By now everyone was out of the hole, laughing, and Rin came up to Sesshomaru to pry the Pokemon off of his shoulder. She contained her laughter, somehow, and patted the pokemon on its head.

"Lord Sesshomaru, doesn't it look like an egg?"

"…I suppose…"

"Then it's a baby! Lord Sesshomaru, it can be my baby, right?
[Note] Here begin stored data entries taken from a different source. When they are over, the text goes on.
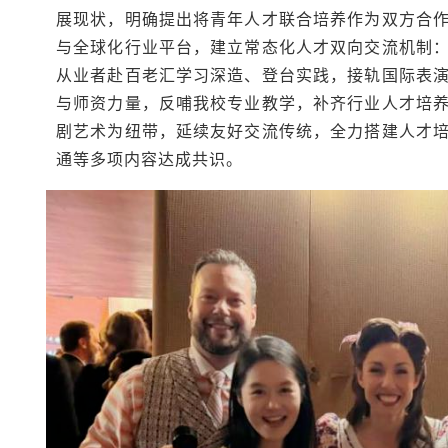
展现状，明确提出将青年人才联合培养作为双方合
与全球化行业平台，建立常态化人才双向交流机制
从业者赴百老汇学习深造、登台实践，接轨国际表
与师资力量，反哺我校专业教学，补齐行业人才培
剧艺术为纽带，延续友好交流传统，全力搭建人才
通等多项内容达成共识。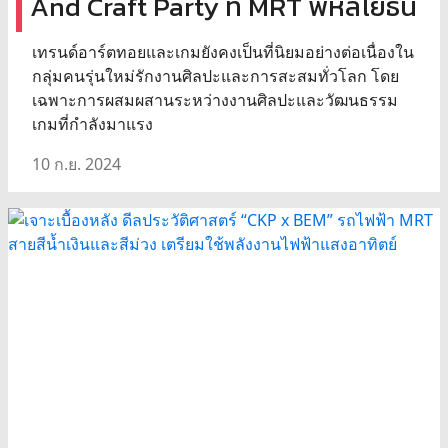
And Craft Party ที่ MRT พหลโยธิน
เทรนด์อาร์ตทอยและเกมยังคงเป็นที่นิยมอย่างต่อเนื่องใน
กลุ่มคนรุ่นใหม่รักงานศิลปะและการสะสมทั่วโลก โดย
เฉพาะการผสมผสานระหว่างงานศิลปะและวัฒนธรรม
เกมที่กำลังมาแรง
10 ก.ย. 2024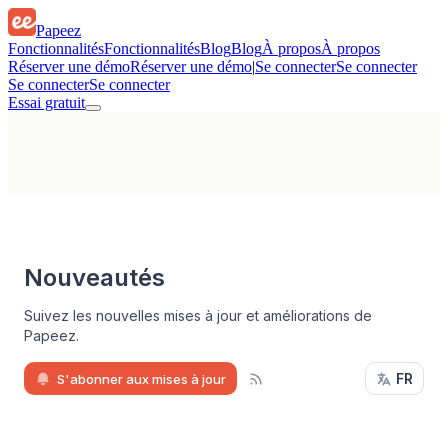
Papeez
Fonctionnalités
Fonctionnalités
Blog
Blog
À propos
À propos
Réserver une démo
Réserver une démo
|
Se connecter
Se connecter
Se connecter
Se connecter
Essai gratuit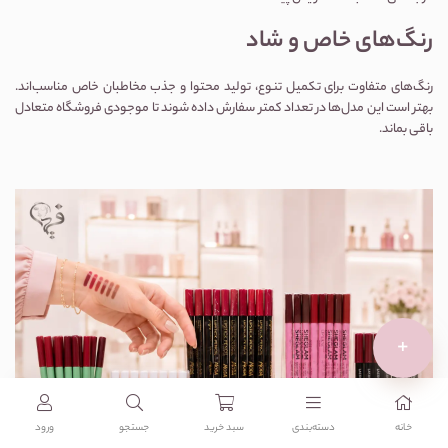
رنگ‌های خاص و شاد
رنگ‌های متفاوت برای تکمیل تنوع، تولید محتوا و جذب مخاطبان خاص مناسب‌اند.
بهتر است این مدل‌ها در تعداد کمتر سفارش داده شوند تا موجودی فروشگاه متعادل
باقی بماند.
+
خانه
دسته‌بندی‌
سبد خرید
جستجو
ورود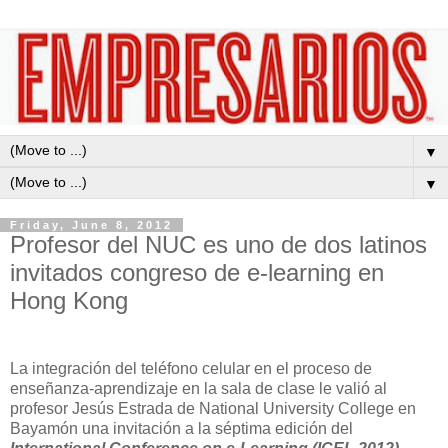
▼
▼
Friday, June 8, 2012
Profesor del NUC es uno de dos latinos
invitados congreso de e-learning en
Hong Kong
La integración del teléfono celular en el proceso de
enseñanza-aprendizaje en la sala de clase le valió al
profesor Jesús Estrada de National University College en
Bayamón una invitación a la séptima edición del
I'll be the mama, and you can be the-"

"You can't keep it, Rin."

That said, he ran off before she could say anything that might make him blush madly again…

…in a manly way.

END DREAM

Sesshomaru jumped up away from the tree, gasping and sweating cold.

"God, that was horrible…"

Thankfully, neither Rin nor Jaken had awoken because of him, and he immediately decided he was never going to sleep again for as long as he lived. Because if he did, he would either be giving the egg-thing piggyback rides in his demon form or letting Rin call him 'honey bun' at the ripe old age of seven.

He shivered.


sorcerousfang: I'm so cruel. I just dissed fluffy and anyone who likes that pairing all in one chapter.

fluffyxrin-people: flames for you!

sorcerousfang: -opens flames vault and lets them fly in joyously- I knew this would come in handy ^^.

fluffyxrin-people: curse your flame vault!